According to the budget report, already the sheriff has estimated a $9.2 million overage in his budget, due in part to the recruitment of 50 additional deputies and costs associated with the Public Safety Enterprise Communication System, a new voice and data wireless network that will enable enhanced digital transmissions.
Fire Chief John Hawkins is expecting a $5.7 million deficit because of changes in fire services contracts with area cities, as well as the increased expense of operating the PSEC, according to the report.
The document noted that the Riverside County Regional Medical Center in Moreno Valley was estimating a $14 million to $36 million shortfall by the end of 2012-13. Negotiated benefits increases for hospital personnel and unpaid bills from emergency room visits and uninsured medical care were cited as reasons for the red ink.
County planners expressed concern over the growth in general labor costs, which will begin steadily rising in the next fiscal year and continue until they total $188.3 million by 2015-16. About 20 percent of the increase will be covered by general fund revenue.
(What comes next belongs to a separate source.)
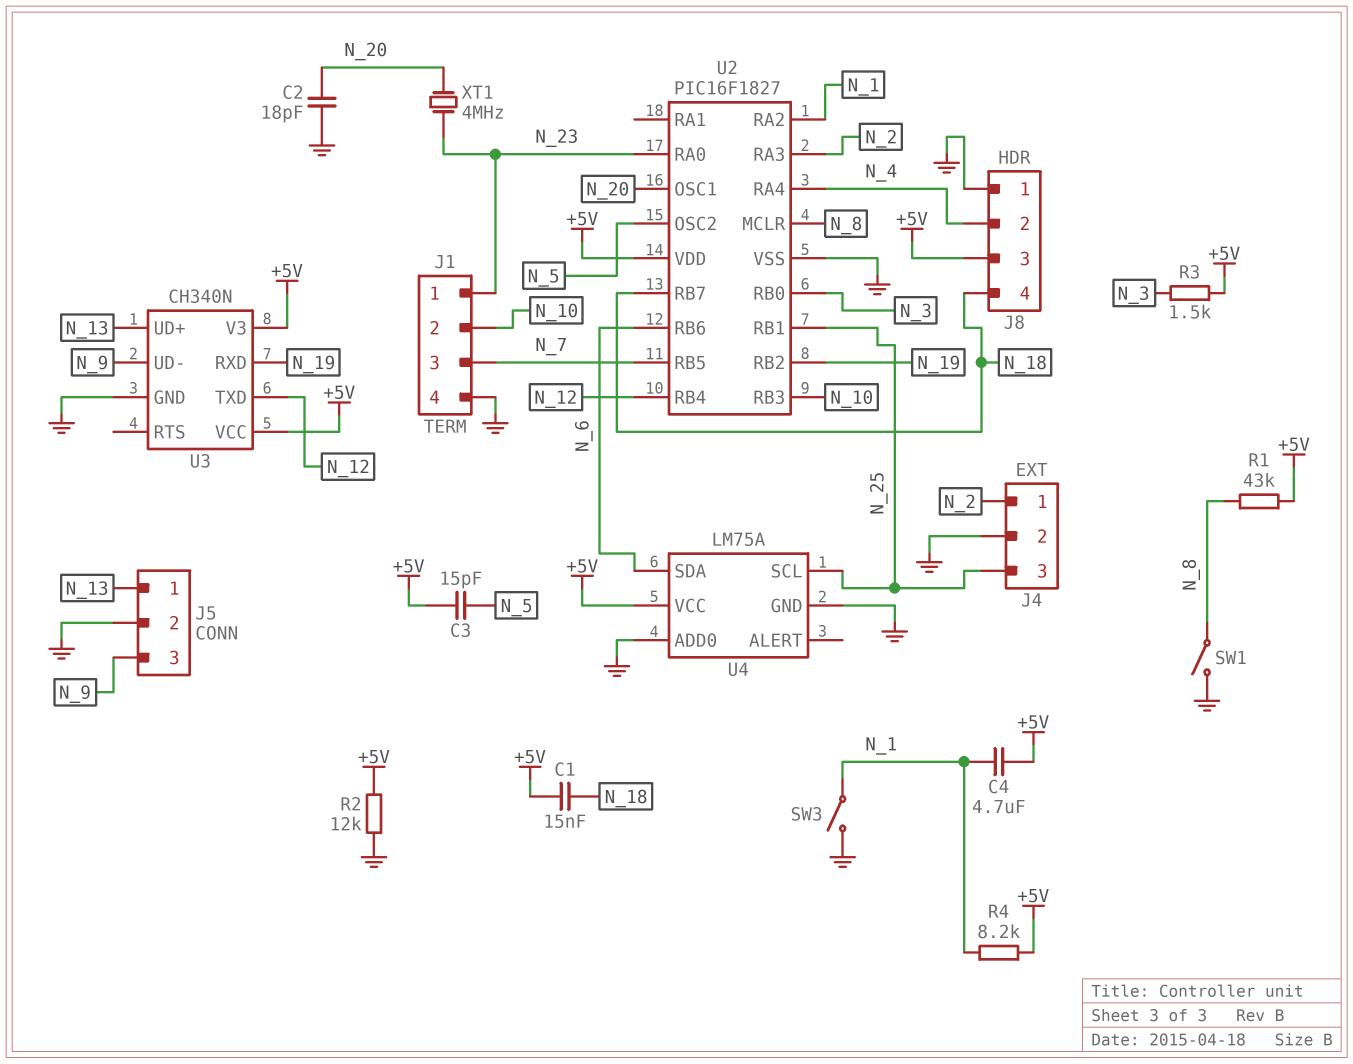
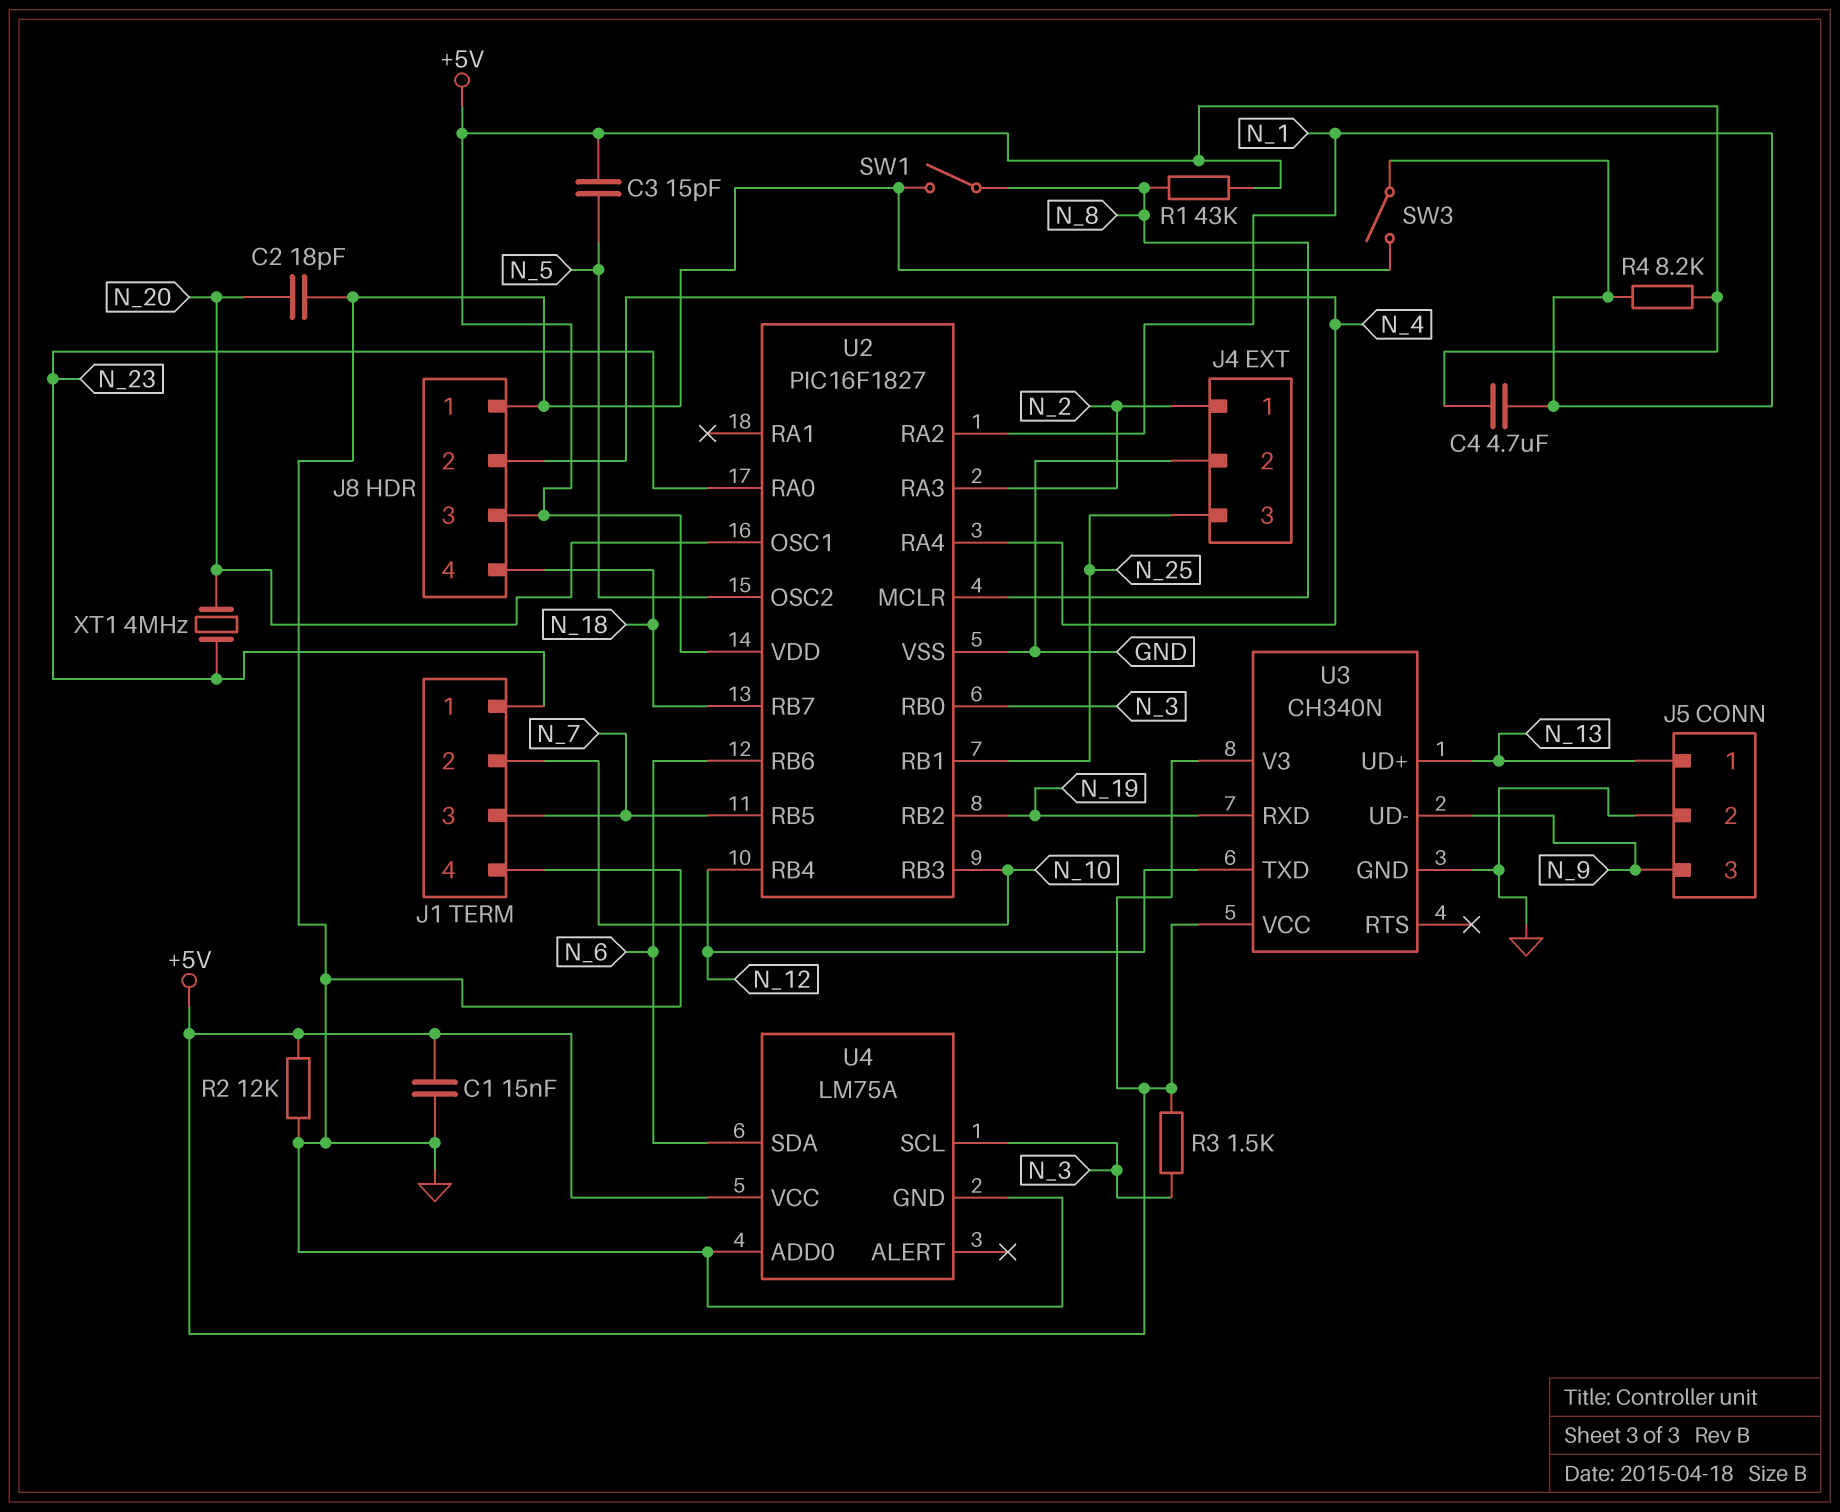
C1: 15nF (+5V, N_18) -> 15nF (+5V, GND)
U4 pin SCL: N_25 -> N_3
The increases stem from collective bargaining agreements approved by the board over the last 18 months.
The report also pointed out that county contributions to the California Public Employee Retirement System will be rising — 2 percent for each general employee, and 3 percent for each public safety employee. The increases are to make up for CalPERS investment losses over the last several years.
“The modest growth projected in discretionary revenue will not be sufficient on its own to cover these rapidly expanding (cost) burdens,” according to the report.
Orr said county managers have been put on notice to make due with existing resources and not expect “one-time” money to carry individual departments into 2013-14. To date, there has been no mention of layoffs.
Assessor-Clerk-Recorder Larry Ward continued to predict a marginal half-percent increase in the property tax roll in 2013. Property taxes accounts for more than 80 percent of the county’s discretionary income.
According to the report, expenses tied to the Indio Jail expansion continue to swell, with around $25 million in additional funding needed to complete the project by 2015, and $50 million in annual operating revenue needed thereafter.
There was no recommendation of dipping into county reserves — which total around $155 million — to cover higher costs.
The budget report identified a few positives, including a 9 percent bump in sales tax receipts countywide, refinancing opportunities on county debt thanks to lower interest rates, and the passage of Proposition 30, which guarantees long-term funding from the state to counties for assuming more public safety responsibilities under the governor’s 2011 realignment plan.
General fund discretionary revenue is expected to total $569.8 million in the current fiscal year, about $500,000 more than earlier estimated, according to the report.
Appropriations for 2012-13 total $4.67 billion, compared to $5.1 billion in 2011-12, about a 9 percent drop. Those expenditures are covered through federal and state “pass-through” funds, county discretionary money and revenue from special districts.